A study into best practice in community legal information

Report by Ms Johann Kirby, Executive Director, Victoria Law Foundation

In 2010 Joh Kirby from Victoria Law Foundation in Australia was awarded a Churchill Fellowship which allowed her to travel to across the world to study developments in the area of plain language and community legal information. Ms Kirby visited Canada, the USA, Sweden and England.

Read the report A study into best practice in community legal information (514 KB)

Caroline Lindberg, Staff Lawyer at CLEO – Community Legal Education Ontario – gives us her personal view of the findings:

‘In the spring of 2011, I met with Joh Kirby when she came to CLEO (Community Legal Education Ontario/Éducation juridique communautaire Ontario) in the course of her travels to research and write about developments in plain language and community legal information. It was exciting for us to be part of her journey and the release of her report has provided another welcome opportunity to think about the questions and themes that she addresses.

‘Reading the report prompted the following reflections:

  • In looking for answers to the question “What’s the world’s best practice in community legal information?” the report identifies seven consistent themes. These include, on the one hand, the use of technologies and, on the other hand, a continued focus on hardcopy (print) publication. There is no contradiction in this if we understand the choice of medium as being informed by other aspects of best practice, such as knowing your audience, and formulating an effective distribution strategy. Our understanding of how best to use new technologies will flow from an understanding of our audiences and how to reach them. By recognising simultaneously the potential in new technologies and the enduring value of print, the report underlines the idea that what is effective must be more important than what is cheapest or most “innovative”.
  • How are we to know what is most effective? We need research that will “more fully document how community legal information is used; its benefits and what steps can be taken to improve its delivery”. Not only will research help us understand how we can improve the quality of our work, it will help us fight for the funding we need to do that work. Defining the research questions and identifying the right collaborators – community participants as well as experts in relevant fields of study; these are exciting and important challenges for us. At CLEO, we are doing research to learn more about when and how legal information resources can be effective and we look forward to sharing what we learn.
  • The importance of sharing ideas and learning from other sectors is a “key finding” of the report and has been a vital part of my own education as a practitioner. I was drawn to this work in part because it involves collaboration, it is cross-disciplinary in nature, and there is always so much more to learn. In the not-for-profit sector, it can be difficult to find the time and the money for activities that are not seen as resulting directly in a “product” or, in today’s jargon, a “deliverable”. The internet facilitates learning and sharing across borders and time zones and it’s become hard to remember how we managed without it. That said, opportunities to meet with others face-to-face, whether at conferences or otherwise, have contributed deeply to my own professional development. Presentations on user-testing, writing for the web, and information design at PLAIN and Clarity conferences stand out for me, as do the discussions about professionalisation of plain language.

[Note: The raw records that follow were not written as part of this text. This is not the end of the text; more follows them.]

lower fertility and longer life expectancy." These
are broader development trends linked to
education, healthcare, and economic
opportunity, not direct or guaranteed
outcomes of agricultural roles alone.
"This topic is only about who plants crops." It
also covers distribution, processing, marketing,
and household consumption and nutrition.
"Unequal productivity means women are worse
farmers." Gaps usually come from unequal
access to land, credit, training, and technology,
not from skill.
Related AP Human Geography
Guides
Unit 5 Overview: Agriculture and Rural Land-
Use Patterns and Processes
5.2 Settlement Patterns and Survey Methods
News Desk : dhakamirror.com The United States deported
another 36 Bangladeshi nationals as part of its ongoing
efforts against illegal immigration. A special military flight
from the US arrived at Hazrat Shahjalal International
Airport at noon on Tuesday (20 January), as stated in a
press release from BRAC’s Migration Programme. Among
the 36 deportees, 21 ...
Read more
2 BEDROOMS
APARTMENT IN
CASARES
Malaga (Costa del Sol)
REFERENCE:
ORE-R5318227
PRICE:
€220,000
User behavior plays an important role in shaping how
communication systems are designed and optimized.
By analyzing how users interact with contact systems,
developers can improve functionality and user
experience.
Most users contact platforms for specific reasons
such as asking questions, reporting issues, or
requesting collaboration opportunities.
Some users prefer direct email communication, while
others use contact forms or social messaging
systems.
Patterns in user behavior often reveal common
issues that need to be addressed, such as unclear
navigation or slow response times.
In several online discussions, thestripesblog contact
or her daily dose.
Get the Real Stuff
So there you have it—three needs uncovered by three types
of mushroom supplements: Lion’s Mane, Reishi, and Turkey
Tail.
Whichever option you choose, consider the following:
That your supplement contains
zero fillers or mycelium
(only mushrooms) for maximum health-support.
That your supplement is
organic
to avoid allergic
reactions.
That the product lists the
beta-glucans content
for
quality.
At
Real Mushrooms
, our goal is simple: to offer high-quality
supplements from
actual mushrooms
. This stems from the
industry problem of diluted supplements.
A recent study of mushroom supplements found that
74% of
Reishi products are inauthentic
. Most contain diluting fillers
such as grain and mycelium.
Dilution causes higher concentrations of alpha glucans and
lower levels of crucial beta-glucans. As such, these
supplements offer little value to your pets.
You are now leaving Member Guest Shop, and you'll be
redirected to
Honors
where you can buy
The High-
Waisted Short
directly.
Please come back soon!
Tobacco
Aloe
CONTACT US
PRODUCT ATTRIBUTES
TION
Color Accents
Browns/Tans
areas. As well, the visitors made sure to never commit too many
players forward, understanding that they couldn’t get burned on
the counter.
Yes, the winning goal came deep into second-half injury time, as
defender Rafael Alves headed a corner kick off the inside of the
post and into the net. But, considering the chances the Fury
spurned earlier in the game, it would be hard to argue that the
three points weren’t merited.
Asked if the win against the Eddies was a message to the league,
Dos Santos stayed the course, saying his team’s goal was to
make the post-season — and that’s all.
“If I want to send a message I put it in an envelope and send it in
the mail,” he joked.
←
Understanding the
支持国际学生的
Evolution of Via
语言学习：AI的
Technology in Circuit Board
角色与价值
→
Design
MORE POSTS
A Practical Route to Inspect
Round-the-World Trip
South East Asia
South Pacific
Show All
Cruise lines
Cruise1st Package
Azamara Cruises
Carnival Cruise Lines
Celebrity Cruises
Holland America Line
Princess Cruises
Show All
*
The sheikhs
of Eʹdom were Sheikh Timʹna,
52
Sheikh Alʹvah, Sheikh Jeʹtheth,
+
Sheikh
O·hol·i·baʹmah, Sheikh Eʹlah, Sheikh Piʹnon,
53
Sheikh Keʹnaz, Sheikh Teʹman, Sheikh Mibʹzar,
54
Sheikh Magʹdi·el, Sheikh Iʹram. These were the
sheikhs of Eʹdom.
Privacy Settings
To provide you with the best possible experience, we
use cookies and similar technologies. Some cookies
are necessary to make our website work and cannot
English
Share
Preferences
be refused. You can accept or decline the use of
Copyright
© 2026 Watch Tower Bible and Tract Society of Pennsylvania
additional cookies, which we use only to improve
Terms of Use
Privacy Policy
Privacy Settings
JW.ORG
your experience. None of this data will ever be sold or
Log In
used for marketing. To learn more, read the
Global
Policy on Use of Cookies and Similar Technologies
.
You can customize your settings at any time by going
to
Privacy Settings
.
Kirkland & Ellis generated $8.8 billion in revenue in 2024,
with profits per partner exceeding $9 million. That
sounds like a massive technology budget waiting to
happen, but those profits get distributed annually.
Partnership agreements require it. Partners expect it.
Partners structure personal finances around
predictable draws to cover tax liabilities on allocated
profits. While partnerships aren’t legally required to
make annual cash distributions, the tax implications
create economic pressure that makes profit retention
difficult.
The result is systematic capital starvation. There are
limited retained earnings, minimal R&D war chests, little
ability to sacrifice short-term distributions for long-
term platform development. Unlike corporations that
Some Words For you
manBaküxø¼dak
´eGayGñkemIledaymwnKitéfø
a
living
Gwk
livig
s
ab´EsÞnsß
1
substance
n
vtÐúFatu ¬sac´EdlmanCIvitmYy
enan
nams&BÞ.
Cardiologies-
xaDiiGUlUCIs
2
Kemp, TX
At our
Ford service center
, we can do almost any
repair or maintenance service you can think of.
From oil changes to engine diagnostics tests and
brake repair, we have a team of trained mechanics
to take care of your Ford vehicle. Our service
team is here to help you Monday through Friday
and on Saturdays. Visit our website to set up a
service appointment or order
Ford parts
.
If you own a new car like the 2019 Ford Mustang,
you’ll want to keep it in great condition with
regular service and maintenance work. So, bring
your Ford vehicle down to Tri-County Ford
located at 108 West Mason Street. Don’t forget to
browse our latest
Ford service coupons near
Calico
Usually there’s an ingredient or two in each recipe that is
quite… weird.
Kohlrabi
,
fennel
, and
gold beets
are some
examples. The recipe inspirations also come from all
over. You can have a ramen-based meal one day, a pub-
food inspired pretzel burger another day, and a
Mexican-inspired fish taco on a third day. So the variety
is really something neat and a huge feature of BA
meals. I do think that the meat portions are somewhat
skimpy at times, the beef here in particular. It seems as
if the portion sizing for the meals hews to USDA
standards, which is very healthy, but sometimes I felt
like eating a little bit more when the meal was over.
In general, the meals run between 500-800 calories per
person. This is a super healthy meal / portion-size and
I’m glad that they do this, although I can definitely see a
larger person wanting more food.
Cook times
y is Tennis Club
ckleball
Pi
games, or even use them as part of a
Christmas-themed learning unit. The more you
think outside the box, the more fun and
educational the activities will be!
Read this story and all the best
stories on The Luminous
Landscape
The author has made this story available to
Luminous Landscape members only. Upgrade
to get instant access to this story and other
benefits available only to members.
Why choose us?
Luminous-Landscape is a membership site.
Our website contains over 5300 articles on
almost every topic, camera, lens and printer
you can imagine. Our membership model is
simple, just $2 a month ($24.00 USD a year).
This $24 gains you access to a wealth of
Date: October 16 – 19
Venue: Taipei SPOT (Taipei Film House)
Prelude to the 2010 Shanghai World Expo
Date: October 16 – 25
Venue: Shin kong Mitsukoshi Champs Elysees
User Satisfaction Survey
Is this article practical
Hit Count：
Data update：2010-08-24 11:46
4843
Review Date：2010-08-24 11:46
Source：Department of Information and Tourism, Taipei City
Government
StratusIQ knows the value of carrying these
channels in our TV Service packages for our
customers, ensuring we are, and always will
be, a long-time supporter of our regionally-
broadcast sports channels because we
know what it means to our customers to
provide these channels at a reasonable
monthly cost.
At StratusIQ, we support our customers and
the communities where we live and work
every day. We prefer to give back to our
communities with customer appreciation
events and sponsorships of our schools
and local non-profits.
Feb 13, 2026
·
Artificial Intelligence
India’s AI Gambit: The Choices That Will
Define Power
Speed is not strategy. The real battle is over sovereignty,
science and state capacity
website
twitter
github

‘The report finds that many of us working in this field struggle to meet the needs and lack the funding that would enable us to do more. The report’s recommendations are aimed at finding ways to support and strengthen the sector by increasing awareness of the benefits of the work we do, conducting research to help us do it better, exchanging information with others doing similar work, and investigating both the establishment of awards and standards and, looking to the United States and South Africa, the passage of legislation requiring clear communication. Research and information exchange are the initiatives that I am most excited about, and these are priorities for CLEO.’

Our thanks to Caroline Lindberg at CLEO – Community Legal Education Ontario – in Canada for writing this review for Law for Life.

Read A study into best practice in community legal information (514 KB)

Community Legal Education Ontario

For close to 40 years, CLEO (Community Legal Education Ontario/Éducation juridique communautaire Ontario) has developed clear, accurate, and practical legal rights information to help people in the Canadian province of Ontario who have low incomes or who face other barriers such as language or literacy to understand and exercise their legal rights.

CLEO’s information is available in a variety of languages and formats, in print and online, and covers key legal topics, such as housing, social assistance, employment, immigration, and family law.

CLEO also conducts research on effective ways of developing and delivering legal rights education and information, and undertakes innovative pilot projects, through its recently founded CLEO Centre for Research & Innovation.